Written problem 1
Decide whether each statement below agrees with the passage about the mother's chop suey recipe and store receipt. For each of (a), (b), and (c), answer yes or no and quote the words of the passage that settle it.
(a) Michael is writing a book about the late days of a Baltimore department store.
(b) Mark called the chop suey recipe elaborate.
(c) The receipt came from a department store in Atlantic City.

Document segment
>> Begin
I just said to Mark, "I don't know what to write this morning." Which translates to, I don't know what I'm feeling. Or: I'm queasy. Then I had an idea, and then a batch of photos came in from my brother Michael, including a scan of her recipe for her famous chop suey, which I believe we ate every third night of my childhood. "Pretty minimalist," Mark said, upon looking it over. "I always hated that chop suey," said Michael, laughing, after the funeral. I looked at him, bewildered, as if he'd said, I'd always hated that Holy Communion. I guess I never thought so much about whether I liked it or not; it was what my mother made, thousands of times over the course of a life: a staple dish of the sixties. I like seeing the recipe in her neat, compact printing, which never changed over the course of her life, until it got wobbly.
Also included in Michael's mailing was a receipt for what could only be sanitary napkins (Knapkins?) from the long defunct Lit Brothers department store in Atlantic City. I know why Michael sent it to me: he's an expert on long defunct department stores--he's writing a book about the late days of Hutzler's, the Baltimore store--and it must have pleased him to think of my mother shopping at Lit Brothers, with its cursive "L" logo, the same "L" I associate with the logos of Levitt and Sons, Lucky Supermarkets, and I Love Lucy. (Was that it? Were all these logos meant to suggest Lucy?) When Mark saw the receipt, he said, "Oh, she wouldn't want you to put that up!" True. (Probably. But why was she keeping such a thing?) Then again she would have thought it was funny: she had a high appreciation for absurdity, especially when it came to the stuff of social norms. She liked to laugh at her own propensity for embarrassment. She seemed to want to be embarrassed, as if it gave her reason to laugh at herself--or more likely the side of herself that took the rules too seriously. I think she passed that on to us.
>> End
(Records from a dataset)
>> Begin
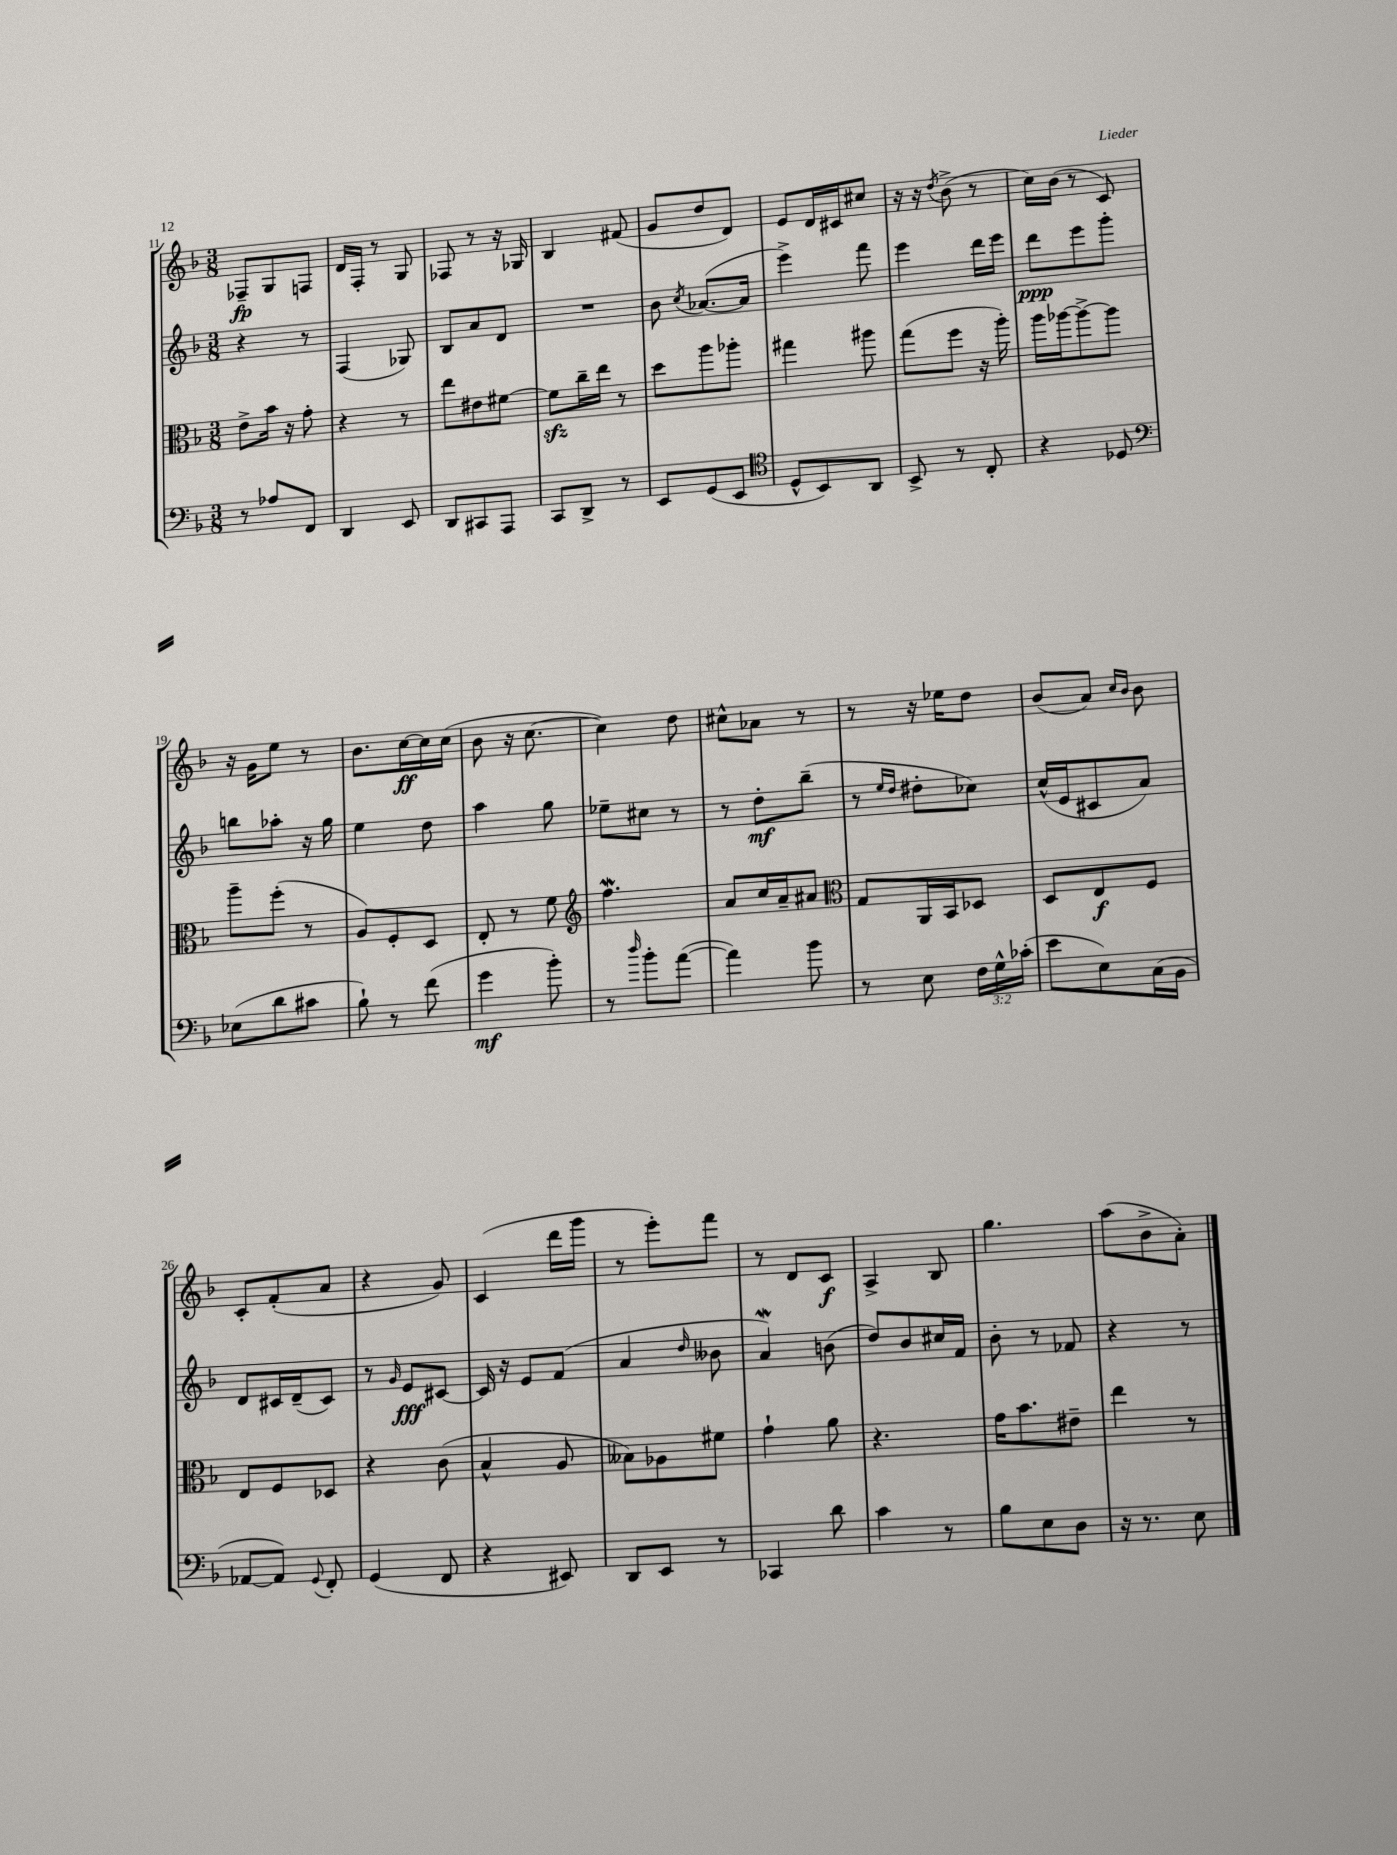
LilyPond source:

<<
\new StaffGroup <<
\new Staff = "s0" {
    \clef treble \key f \major \numericTimeSignature \time 3/8
    \autoBeamOff fes8[--\fp g8 f8] |
    d'16[ f16]-. r8 g8 |
    fes8 r8 r16 ges16 |
    bes4 fis'8( |
    g'8[ d''8 d'8]) |
    e'8[ d'16 cis'16 cis''8] |
    r16 r16 \acciaccatura { d''8 } bes'8->( r8 |
    c''16[) bes'16]( r8 c'8) |
    r16 g'16[ e''8] r8 |
    bes'8.[ c''16~\ff c''16 c''16]( |
    bes'8 r16 c''8.~ |
    c''4) d''8 |
    cis''8[-^ aes'8] r8 |
    r8 r16 ees''16[ d''8] |
    bes'8[( a'8]) \grace { c''16[ bes'16] } bes'8 |
    c'8[-. f'8-.( a'8] |
    r4 g'8) |
    c'4( d'''16[ g'''16] |
    r8 e'''8[-.) f'''8] |
    r8 d'8[ c'8]\f |
    a4-> bes8 |
    g''4. |
    a''8[( bes'8-> a'8]-.) \bar "|." |
}
\new Staff = "s1" {
    \clef treble \key f \major \numericTimeSignature \time 3/8
    \autoBeamOff r4 r8 |
    f4( ges8) |
    bes8[ a'8 d'8] |
    R4. |
    bes'8 \acciaccatura { c''8 } aes'8.[~( aes'16] |
    e'''4->) f'''8 |
    e'''4 d'''16[ e'''16] |
    d'''8[\ppp e'''8 g'''8]-. |
    b''8[ aes''8]-. r16 g''16 |
    e''4 d''8 |
    a''4 g''8 |
    ees''8[-- cis''8] r8 |
    r8 d''8[-.\mf bes''8]--( |
    r8 \grace { e''16[ d''16] } dis''8[-. ces''8]) |
    c''16[-^( e'16 cis'8 a'8]) |
    d'8[ cis'16 d'16--( cis'8]) |
    r8 \grace { g'16 } e'8[\fff cis'8]~ |
    cis'16 r16 e'8[ f'8]( |
    a'4 \grace { d''16 } beses'8 |
    a'4\mordent) b'8( |
    d''8[) bes'8 cis''16 f'16] |
    bes'8-. r8 fes'8 |
    r4 r8 \bar "|." |
}
\new Staff = "s2" {
    \clef alto \key f \major \numericTimeSignature \time 3/8
    \autoBeamOff e'8[-> bes'16] r16 g'8-. |
    r4 r8 |
    e''8[ eis'8 fis'8]~ |
    fis'8[\sfz c''16-- e''16] r8 |
    d''8[ a''8 aes''8]-. |
    gis''4 ais''8 |
    g''8[( f''8] r16 a''16-.) |
    a''16[ aes''16~ aes''8~-> aes''8] |
    a''8[-- f''8]-.( r8 |
    a8[) f8-. d8] |
    e8-. r8 f'8 |
    \clef treble f''4.\mordent |
    a'8[ c''16 a'16-- ais'8] |
    \clef alto g8[ a,16 bes,16 des8] |
    d8[ e8\f f8] |
    e8[ f8 des8] |
    r4 c'8( |
    bes4-^ a8 |
    beses8[) aes8 fis'8] |
    g'4-! a'8 |
    r4. |
    g'16[ bes'8. eis'8]-- |
    e''4 r8 \bar "|." |
}
\new Staff = "s3" {
    \clef bass \key f \major \numericTimeSignature \time 3/8 \override Staff.TupletNumber.text = #tuplet-number::calc-fraction-text
    \autoBeamOff r8 aes8[ f,8] |
    d,4 e,8 |
    d,8[ cis,8 a,,8] |
    c,8[ d,8]-> r8 |
    e,8[ g,8( e,8] |
    \clef tenor d8[-^ bes,8) a,8] |
    bes,8-> r8 c8-. |
    r4 des8 |
    \clef bass ees8[( d'8 cis'8] |
    bes8-!) r8 f'8( |
    g'4\mf bes'8-.) |
    r8 \grace { d''16 } bes'8[-. a'8]~( |
    a'4) bes'8 |
    r8 e8 \tuplet 3/2 { f16[ g16-^ ces'16]-.( } |
    e'8[ e8) c16( bes,16] |
    aes,8[~ aes,8]) \appoggiatura { g,8 } f,8-. |
    g,4( f,8 |
    r4 eis,8) |
    d,8[ e,8] r8 |
    ces,4 d'8 |
    c'4 r8 |
    bes8[ e8 d8] |
    r16 r8. e8 \bar "|." |
}
>>
>>
\layout { \context { \Score currentBarNumber = #11 } }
>> End
Written problem 2
Count the lines of the entries that contain the string "time". Give only the number.

Full answer 1
(a) Yes: "he's writing a book about the late days of Hutzler's, the Baltimore store"
(b) No: "Pretty minimalist," Mark said
(c) Yes: "from the long defunct Lit Brothers department store in Atlantic City"

Full answer 2
4